The Centre for Global Women’s Studies and the MA in Gender, Globalisation and Rights programme at NUI Galway is supporting the international campaign 16 Days.
Sixteen Days of Activism Against Gender-Based Violence runs until Sunday 10 December.
The Centre’s sixteen day programme follows the theme ‘Together We Can End Gender-Based Violence in Education’ focusing on education including Irish schools and third-level institutions.
NUI Galway today hosted a series of events and talks to mark the anniversary of the ‘Montreal Massacre’, where 14 female students were murdered at Montreal’s École Polytechnique.
Guided Walks entitled ‘Understanding Gender-Based Violence in Education’ took place from from 2pm to 4pm starting and ending at NUI Galway’s Quadrangle.
There was also a keynote addresses in the Emily Anderson Concert Hall at the Quadrangle by Professor Niamh Reilly, School of Political Science and Sociology and Professor Anne Scott, Vice-President of Equality and Diversity at NUI Galway.
The 16 Days of Activism Against Gender-Based Violence 2017 campaign aims to build awareness and advocate for an end to all forms of gender-based violence in education.
Gender-based violence is any form of physical, sexual or psychological violence directed towards an individual on the basis of stereotypes, norms or roles associated with sexual or gendered identity.
Dr Stacey Scriver from the Centre for Global Women’s Studies said: “Violence in education is not only a problem for developing countries.

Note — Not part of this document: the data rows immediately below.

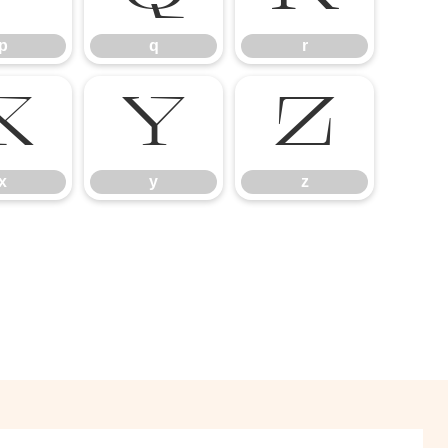
p
q
r
x
y
z
x
y
z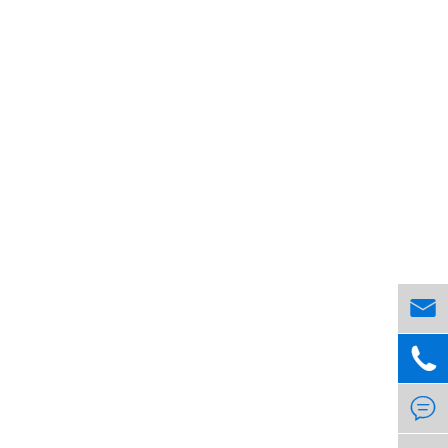


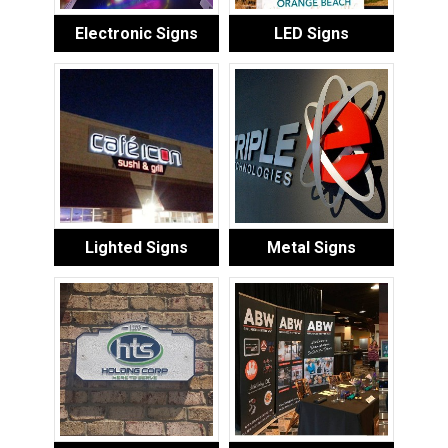
Electronic Signs
LED Signs
Lighted Signs
Metal Signs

“Evidence shows that men and women in Ireland are also impacted by violence in and around educational institutes. We all have a role to play in ending gender-based violence in education.
“Participating in the 16 Days of Activism campaign and developing understanding and awareness of how this issue affects young men and women globally and locally is one small, but significant, way to contribute.”
Dr Nata Duvvury, Director of the Centre for Global Women’s Studies at NUI Galway, commented: “The ramifications of violence in education are enormous, affecting the capabilities of young people and limiting their future potential, and thus effectively undermining their hopes and expectations of getting an education.”